Alors peut-être n’entendrons-nous plus que nos médias ne sont pas intéressés par ce qui se passe à l’université, alors pourra-t-on imaginer que l’université sera le terreau commun où s’inventent toutes les histoires de ceux qui feront la nation et le monde de demain, alors pourra-t-on enfin être fiers d’un cosmopolitisme instruit par la culture et la recherche de l’autre dans et par nos institutions de savoir.

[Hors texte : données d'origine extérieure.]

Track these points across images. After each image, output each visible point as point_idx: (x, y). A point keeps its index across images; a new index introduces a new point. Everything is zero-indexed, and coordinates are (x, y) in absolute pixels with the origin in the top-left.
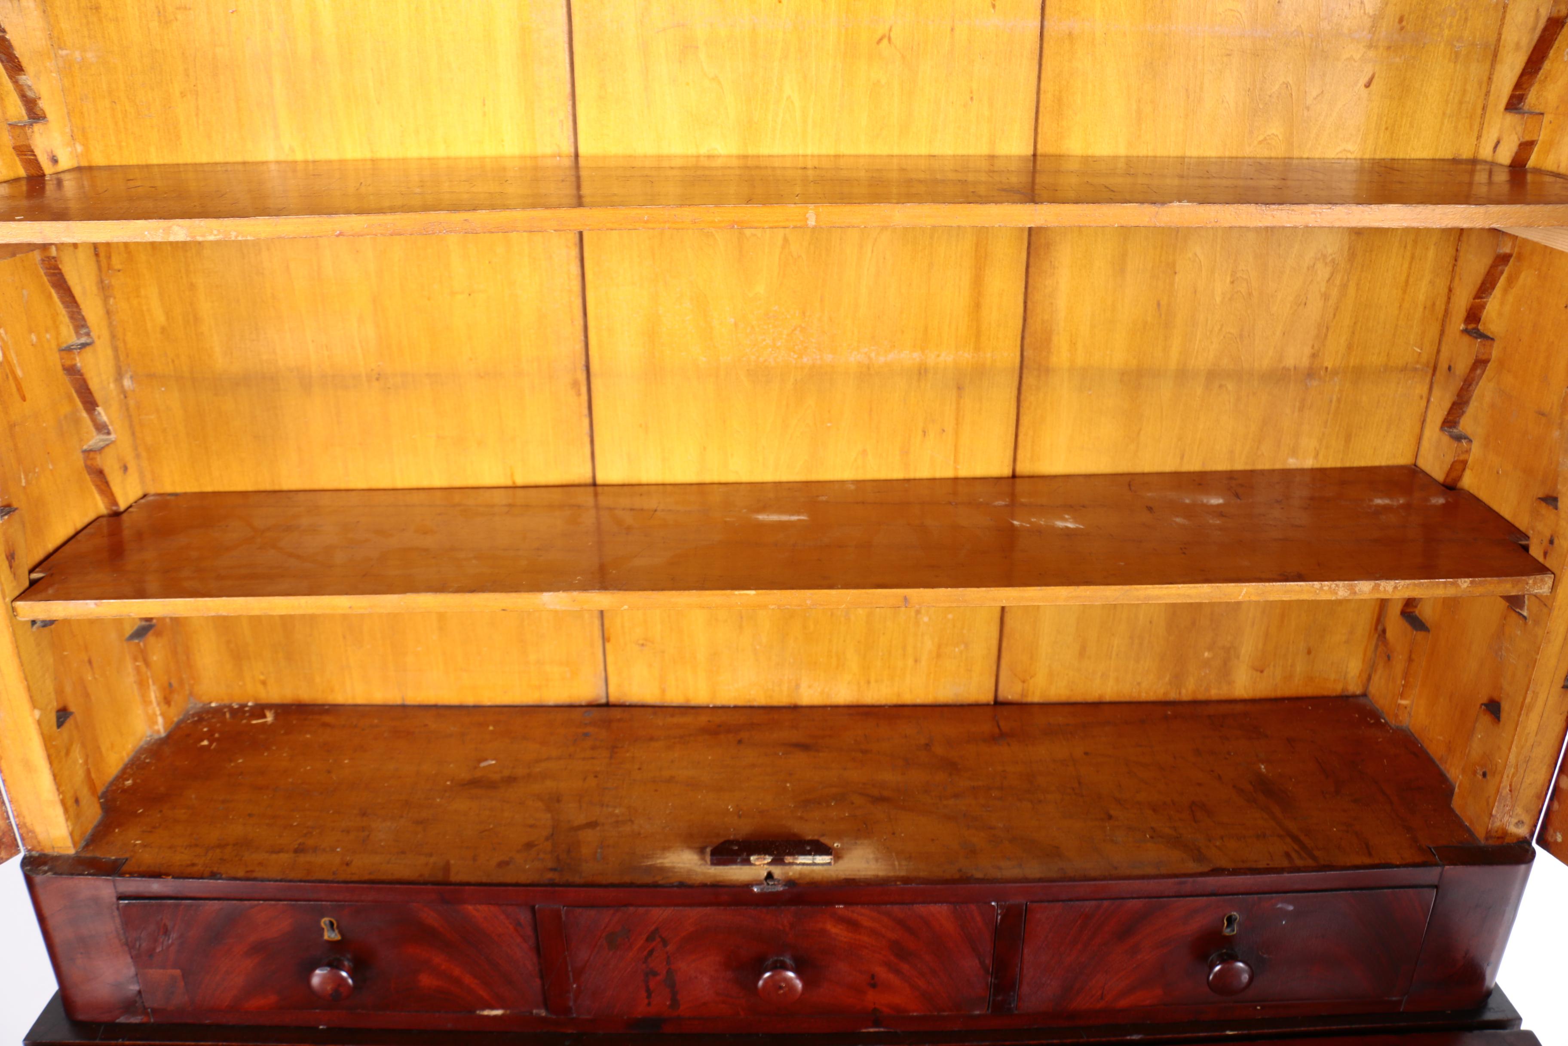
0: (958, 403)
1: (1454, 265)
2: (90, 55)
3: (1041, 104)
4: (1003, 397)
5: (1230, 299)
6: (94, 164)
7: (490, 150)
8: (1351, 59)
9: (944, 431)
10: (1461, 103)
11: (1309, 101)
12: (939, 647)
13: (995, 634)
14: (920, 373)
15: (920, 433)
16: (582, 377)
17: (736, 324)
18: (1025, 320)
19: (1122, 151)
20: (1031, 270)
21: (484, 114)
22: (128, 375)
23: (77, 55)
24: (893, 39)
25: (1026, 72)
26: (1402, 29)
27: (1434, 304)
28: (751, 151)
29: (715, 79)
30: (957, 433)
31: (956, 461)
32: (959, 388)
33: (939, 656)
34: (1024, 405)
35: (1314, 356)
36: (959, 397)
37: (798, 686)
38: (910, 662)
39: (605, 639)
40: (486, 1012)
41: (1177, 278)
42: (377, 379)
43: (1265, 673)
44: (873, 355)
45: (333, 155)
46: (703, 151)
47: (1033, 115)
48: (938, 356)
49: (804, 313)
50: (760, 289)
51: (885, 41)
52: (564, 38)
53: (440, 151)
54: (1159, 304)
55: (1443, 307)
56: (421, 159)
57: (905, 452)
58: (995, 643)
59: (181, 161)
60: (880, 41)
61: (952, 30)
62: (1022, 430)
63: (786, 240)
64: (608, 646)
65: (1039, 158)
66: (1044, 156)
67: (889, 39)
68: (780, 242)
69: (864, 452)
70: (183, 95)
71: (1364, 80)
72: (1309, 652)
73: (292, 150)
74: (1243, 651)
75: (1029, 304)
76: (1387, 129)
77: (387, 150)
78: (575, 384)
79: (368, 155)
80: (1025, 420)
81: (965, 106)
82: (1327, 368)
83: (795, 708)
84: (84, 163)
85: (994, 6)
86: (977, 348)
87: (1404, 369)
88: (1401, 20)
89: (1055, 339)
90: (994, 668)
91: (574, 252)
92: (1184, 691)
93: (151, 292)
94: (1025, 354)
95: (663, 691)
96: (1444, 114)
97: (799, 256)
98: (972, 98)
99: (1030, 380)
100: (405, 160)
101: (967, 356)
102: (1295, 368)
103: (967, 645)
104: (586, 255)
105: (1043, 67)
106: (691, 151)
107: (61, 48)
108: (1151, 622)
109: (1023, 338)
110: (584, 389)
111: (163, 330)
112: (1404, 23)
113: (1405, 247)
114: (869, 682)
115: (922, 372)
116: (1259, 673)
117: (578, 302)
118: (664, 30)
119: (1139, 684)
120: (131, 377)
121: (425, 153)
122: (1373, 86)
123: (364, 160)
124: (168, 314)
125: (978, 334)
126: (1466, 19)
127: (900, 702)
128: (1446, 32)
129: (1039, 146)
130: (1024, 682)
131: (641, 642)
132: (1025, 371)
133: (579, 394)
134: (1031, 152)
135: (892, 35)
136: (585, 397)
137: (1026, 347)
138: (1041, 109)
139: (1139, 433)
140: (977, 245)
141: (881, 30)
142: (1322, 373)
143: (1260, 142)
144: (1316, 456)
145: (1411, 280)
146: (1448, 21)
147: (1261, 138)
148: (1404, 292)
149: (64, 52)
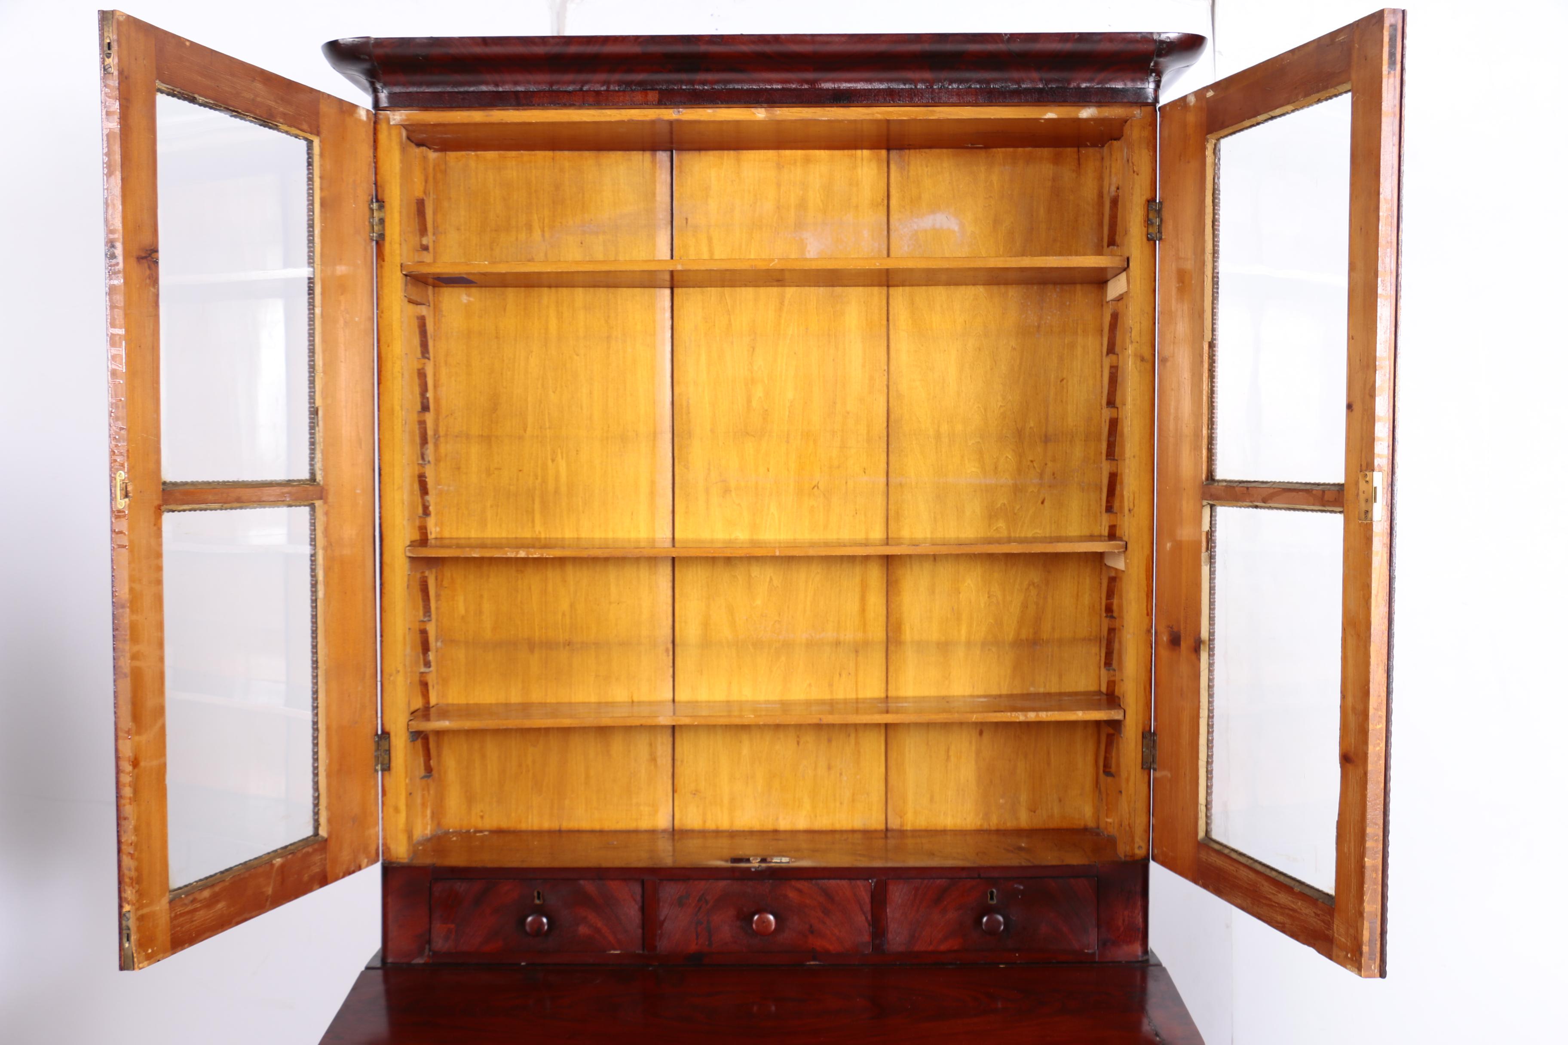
0: (856, 659)
1: (1101, 587)
2: (451, 488)
3: (889, 515)
4: (878, 657)
5: (989, 605)
6: (443, 537)
7: (633, 535)
8: (1032, 492)
9: (850, 674)
10: (1089, 510)
11: (1016, 511)
12: (853, 795)
13: (883, 788)
14: (837, 644)
15: (838, 674)
16: (670, 646)
17: (747, 619)
18: (887, 617)
19: (929, 536)
20: (889, 593)
21: (632, 519)
22: (440, 641)
23: (446, 488)
24: (819, 487)
25: (880, 500)
26: (1055, 478)
27: (1094, 606)
28: (755, 537)
29: (739, 505)
30: (856, 675)
31: (857, 690)
32: (857, 652)
33: (853, 801)
34: (890, 661)
35: (1035, 633)
36: (857, 656)
37: (777, 819)
38: (838, 804)
39: (674, 791)
40: (612, 952)
41: (961, 596)
42: (568, 645)
43: (1037, 812)
44: (813, 635)
45: (559, 536)
46: (733, 537)
47: (885, 520)
48: (845, 635)
49: (780, 614)
50: (759, 602)
51: (816, 488)
52: (670, 486)
53: (610, 535)
54: (953, 609)
55: (1099, 608)
56: (601, 538)
57: (831, 685)
58: (883, 793)
59: (485, 536)
60: (814, 488)
61: (846, 483)
62: (890, 674)
63: (771, 579)
64: (676, 795)
65: (890, 540)
66: (892, 538)
67: (818, 487)
68: (768, 580)
69: (810, 685)
70: (491, 507)
71: (1040, 502)
72: (1060, 801)
73: (540, 533)
74: (1022, 799)
75: (889, 609)
76: (1055, 522)
77: (584, 534)
78: (667, 650)
79: (576, 536)
80: (891, 669)
81: (853, 516)
82: (1043, 639)
83: (776, 832)
84: (439, 536)
85: (865, 472)
86: (865, 631)
87: (1084, 639)
88: (1054, 474)
89: (903, 627)
90: (884, 808)
91: (670, 584)
92: (991, 824)
93: (460, 599)
94: (889, 635)
95: (704, 822)
96: (1082, 515)
97: (778, 587)
98: (856, 513)
99: (892, 648)
100: (593, 538)
101: (860, 636)
102: (1026, 639)
103: (868, 794)
104: (676, 586)
105: (890, 498)
106: (727, 537)
107: (439, 485)
108: (968, 781)
109: (887, 627)
110: (671, 653)
111: (463, 617)
112: (1056, 476)
113: (1074, 578)
114: (816, 816)
115: (838, 643)
116: (1033, 813)
117: (670, 609)
118: (716, 483)
119: (965, 819)
120: (442, 641)
121: (603, 536)
122: (1046, 503)
123: (574, 538)
124: (467, 610)
125: (865, 625)
126: (1084, 473)
127: (833, 829)
128: (1076, 479)
129: (889, 535)
130: (901, 818)
131: (694, 792)
132: (889, 644)
133: (668, 656)
134: (885, 537)
135: (819, 485)
136: (671, 657)
137: (889, 631)
138: (889, 518)
139: (949, 675)
140: (862, 581)
141: (814, 483)
142: (1041, 642)
143: (994, 530)
144: (1045, 686)
145: (1080, 594)
146: (1076, 474)
147: (995, 528)
148: (1077, 600)
149: (440, 487)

L’université est un rêve que nous devons tous faire, une aventure de vie pour la vie. On peut faire le pari que nous serons tous fiers de sacraliser cette université-là et faire également en conséquence le pari que nos médias dits de service public deviendront alors les premiers promoteurs de l’image de ces lieux de savoirs et de recherche vis à vis desquels ils affichent aujourd’hui un étonnant mépris. On pourra alors faire aussi le pari que le sens d’un service public durable sera restauré le jour où les institutions de service public serviront bel et bien cette éthique qui consiste à se respecter entre elles au nom et pour le respect de celles et ceux qu’elles sont supposées servir.